2) “As with the European reactionaries of the 20th century, Islamists do not stop with Jew hatred.”

I ask again: does the Observer not provide this man with an editor? A sub? A reviewer of copy?

One final point on Cohen: a man so committed to detecting anti-Semites and “Islamists” under every liberal and Muslim bed should be ultra-careful about his own language and indulgence of “tropes”. Cohen claims to oppose Islamism, not Islam; Islamic extremists, not ordinary Muslims. But here he is, writing in the Observer in November 2009 about the Labour government’s alleged “wooing” of religious, and in particular Muslim, “extremists”:

At the Department for Communities, I am told that real power does not rest with the ineffective John Denham, but Shahid Malik, his deputy, who perhaps hopes that appeasing Jamaat and the Brotherhood will help him keep the core vote in his Dewsbury seat and enable a few other desperate Labour MPs to survive a potential Tory landslide as well.

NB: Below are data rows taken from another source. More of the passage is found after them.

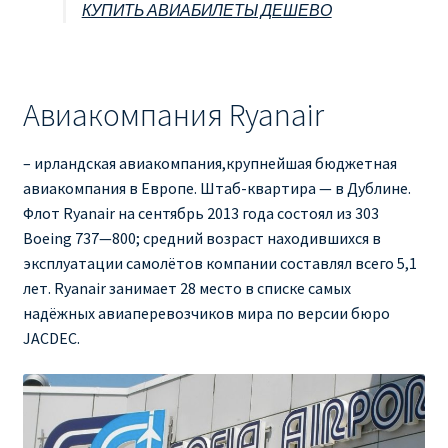
КУПИТЬ АВИАБИЛЕТЫ ДЕШЕВО
Авиакомпания Ryanair
– ирландская авиакомпания,крупнейшая бюджетная
авиакомпания в Европе. Штаб-квартира — в Дублине.
Флот Ryanair на сентябрь 2013 года состоял из 303
Boeing 737—800; средний возраст находившихся в
эксплуатации самолётов компании составлял всего 5,1
лет. Ryanair занимает 28 место в списке самых
надёжных авиаперевозчиков мира по версии бюро
JACDEC.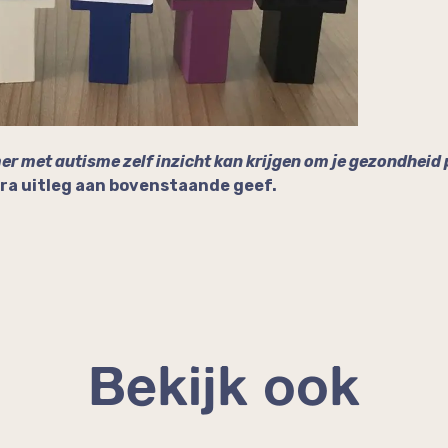
er met autisme zelf inzicht kan krijgen om je gezondheid p
ra uitleg aan bovenstaande geef.
Bekijk ook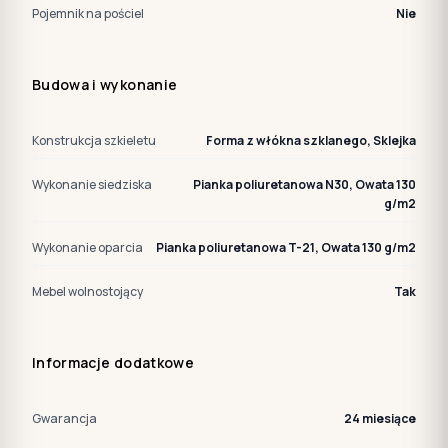
Pojemnik na pościel
Nie
Budowa i wykonanie
Konstrukcja szkieletu
Forma z włókna szklanego, Sklejka
Wykonanie siedziska
Pianka poliuretanowa N30, Owata 130
g/m2
Wykonanie oparcia
Pianka poliuretanowa T-21, Owata 130 g/m2
Mebel wolnostojący
Tak
Informacje dodatkowe
Gwarancja
24 miesiące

Reread that paragraph again. It suggests that the then junior minister in the Department for Communities and Local Government, a Muslim, controlled the department from the shadows and used his “power” to advance the sectarian interests of “Islamist” groups and secure Muslim bloc votes. It is deeply offensive, paranoid and wholly inaccurate. Imagine if Cohen had written the following paragraph instead:

At the Foreign and Commonwealth Office, I am told that real power does not rest with the ineffective David Miliband, but Ivan Lewis, his deputy, who perhaps hopes that appeasing Bicom and the Board of Deputies will help him keep the core vote in his Bury South seat and enable a few other desperate Labour MPs to survive a potential Tory landslide as well.